Prep the produce: Finely chop the onion and bell pepper. Mince the garlic. This helps everything cook evenly and disappear into the sauce.
Brown the meat: Heat oil in a large skillet over medium-high.
Add the ground meat, season with a pinch of salt and pepper, and cook, breaking it up, until no longer pink and lightly browned, about 5–7 minutes. Drain excess fat if needed.
Sauté the aromatics: Push the meat to one side. Add onion and pepper to the empty space and cook 3–4 minutes until softened.
Stir in the garlic and cook 30 seconds until fragrant.
Build the sauce base: Stir in tomato paste and cook 1 minute to caramelize it slightly. This step deepens the flavor and avoids raw tomato taste.
Add liquids and season: Pour in tomato sauce, Worcestershire, mustard, apple cider vinegar, and your sweetener.
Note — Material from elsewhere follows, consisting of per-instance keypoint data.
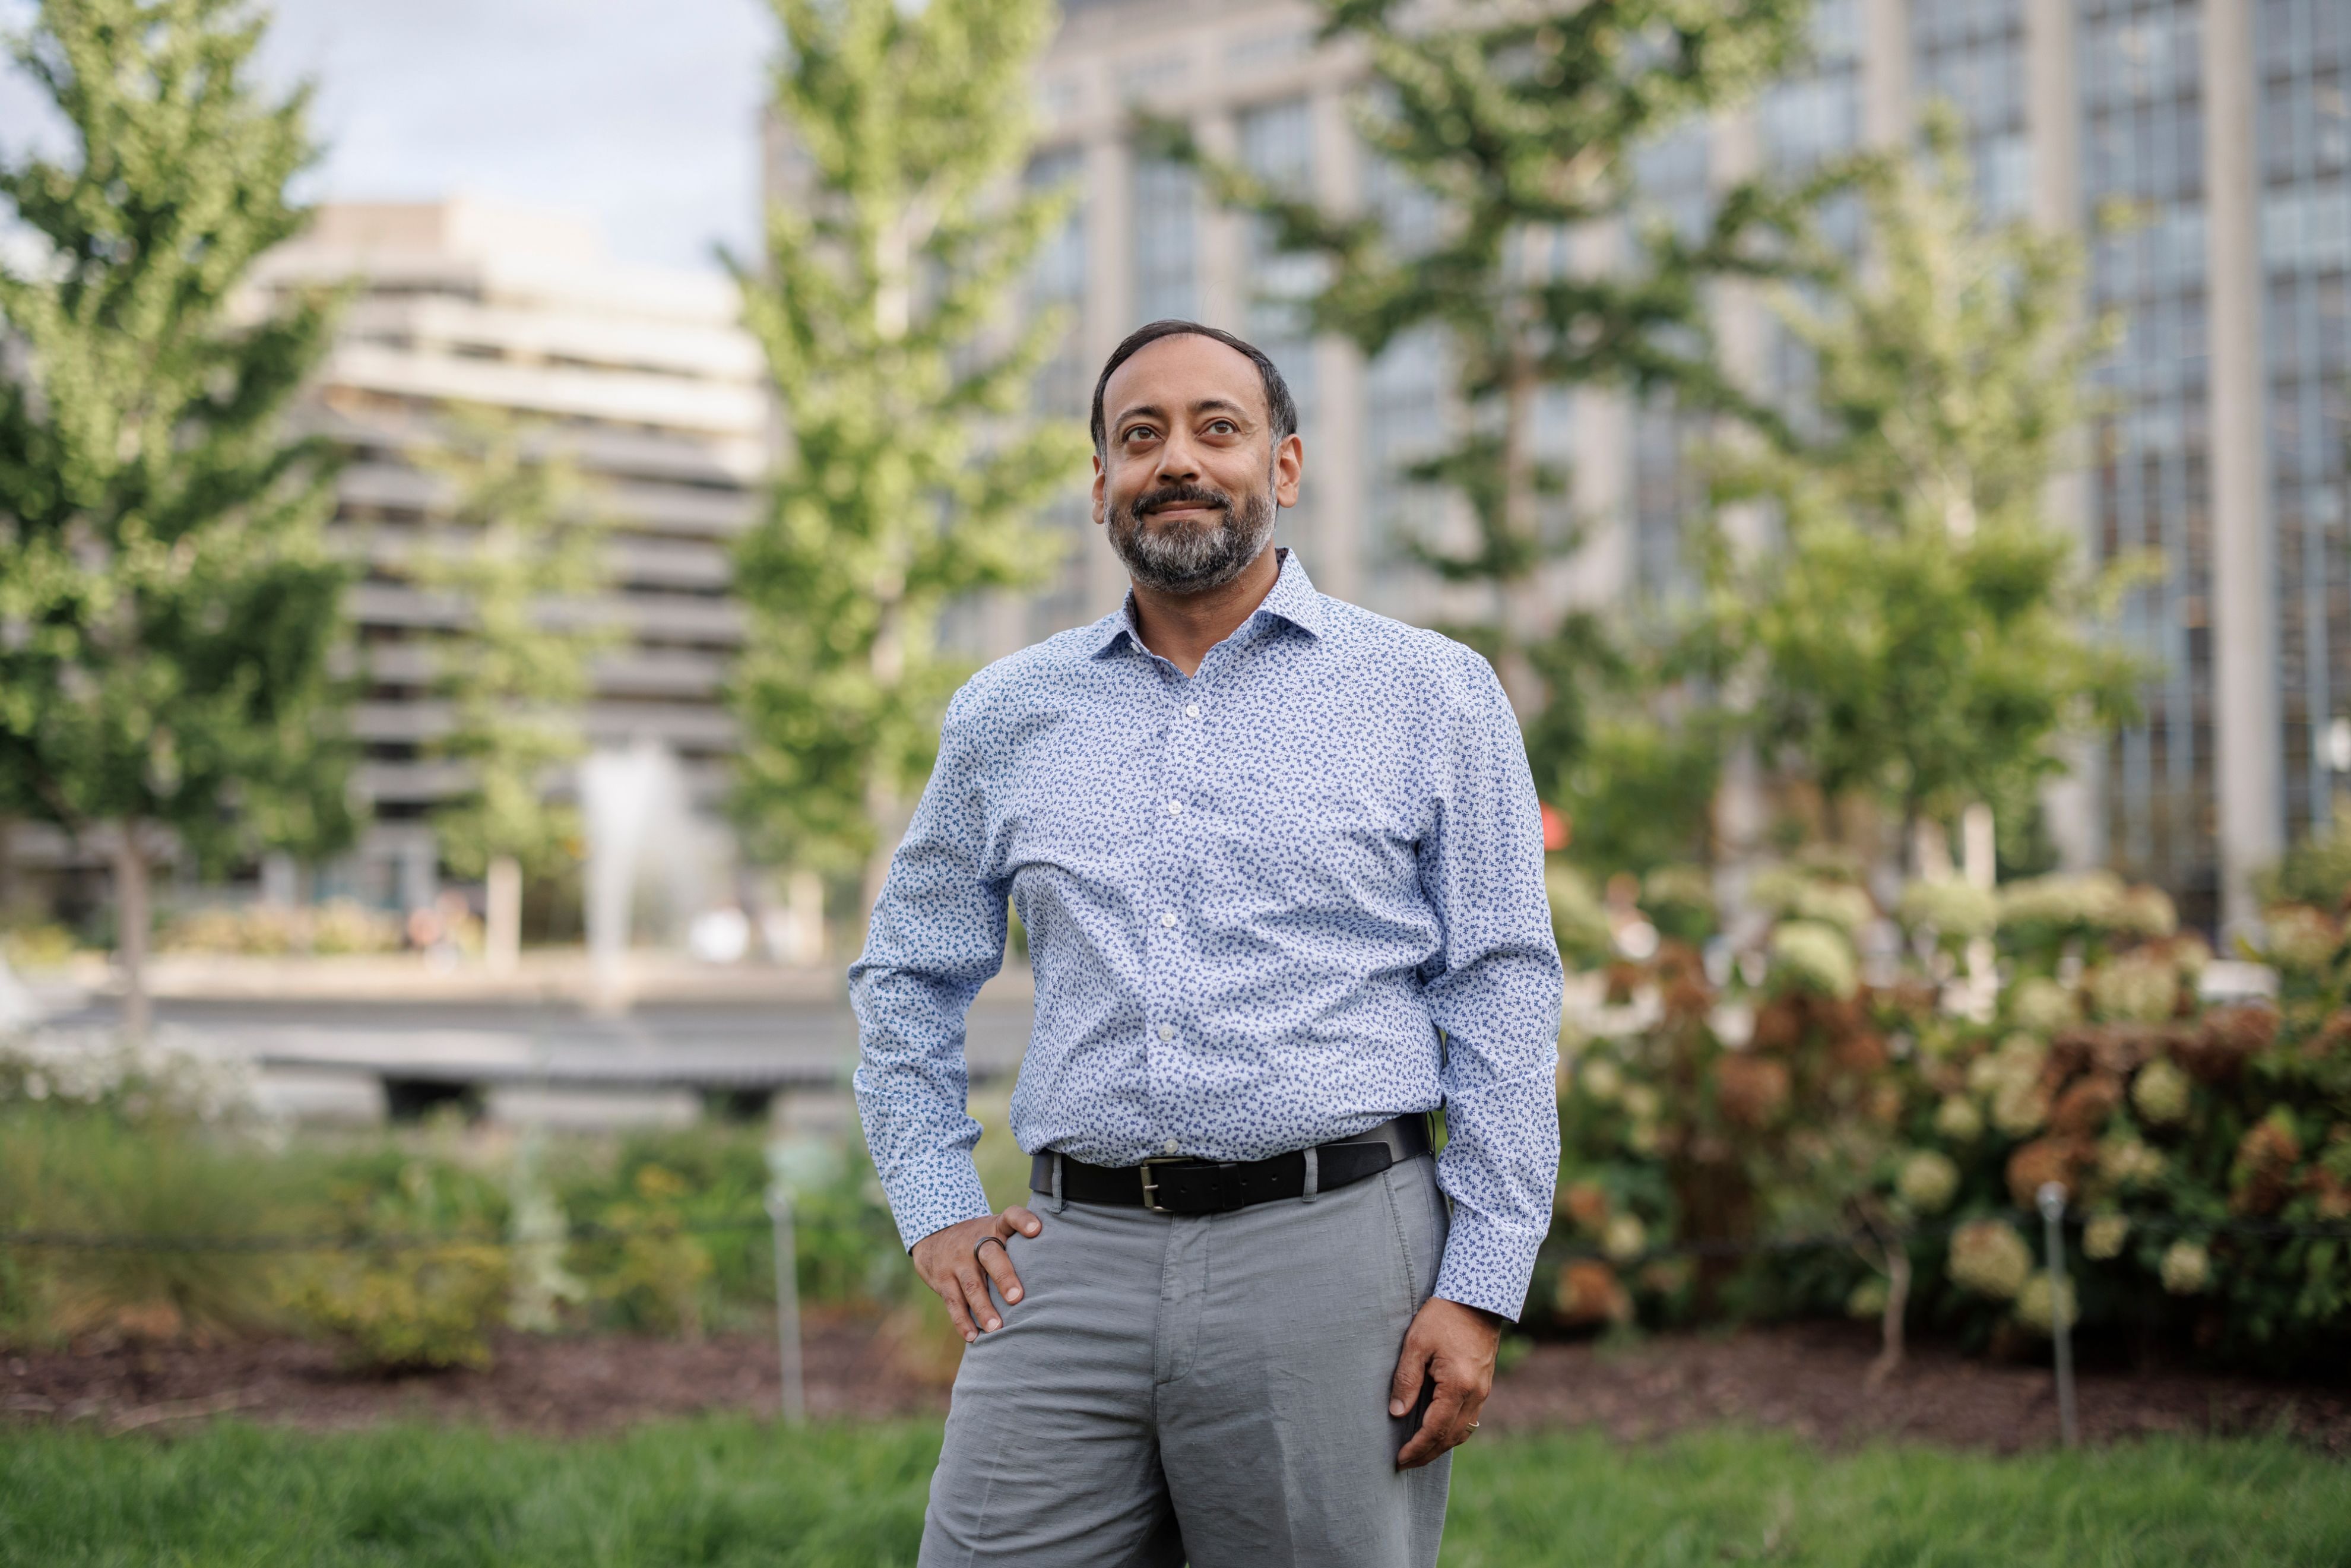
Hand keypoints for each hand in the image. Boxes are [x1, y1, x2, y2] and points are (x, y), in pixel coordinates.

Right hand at [910, 1205, 1042, 1342]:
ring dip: (984, 1308)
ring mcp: (957, 1261)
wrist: (935, 1237)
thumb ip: (1020, 1242)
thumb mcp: (996, 1230)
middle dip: (1004, 1277)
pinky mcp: (943, 1280)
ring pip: (971, 1285)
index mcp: (995, 1227)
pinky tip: (973, 1336)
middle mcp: (975, 1241)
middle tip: (1017, 1298)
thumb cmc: (981, 1240)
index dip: (1023, 1220)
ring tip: (997, 1328)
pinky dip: (963, 1320)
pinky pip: (953, 1302)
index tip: (1036, 1230)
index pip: (1010, 1216)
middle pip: (990, 1256)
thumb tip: (1062, 1265)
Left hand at [1389, 1296, 1503, 1468]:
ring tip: (1419, 1452)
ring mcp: (1483, 1391)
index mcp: (1457, 1386)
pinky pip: (1469, 1418)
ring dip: (1441, 1445)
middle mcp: (1475, 1394)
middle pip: (1451, 1437)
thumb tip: (1397, 1413)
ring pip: (1463, 1431)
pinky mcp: (1484, 1384)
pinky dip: (1453, 1431)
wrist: (1478, 1298)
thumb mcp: (1416, 1343)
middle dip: (1427, 1454)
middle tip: (1405, 1464)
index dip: (1417, 1449)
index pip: (1435, 1430)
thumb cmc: (1443, 1316)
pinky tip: (1438, 1430)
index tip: (1399, 1460)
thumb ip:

Sprinkle in smoked paprika and chili powder.
Stir well to combine.
Simmer to thicken: Reduce heat to medium-low and let it bubble gently for 8–12 minutes, stirring occasionally, until the mixture thickens and looks glossy. Taste and adjust salt, pepper, and sweetness.
Toast the buns: While the filling simmers, lightly toast gluten-free buns in a dry skillet or under the broiler. This adds structure and prevents sogginess.
Assemble and serve: Spoon the Sloppy Joe mixture onto buns.
Add optional toppings like pickles or a sprinkle of cheddar. Serve hot with a simple side salad or sweet potato fries.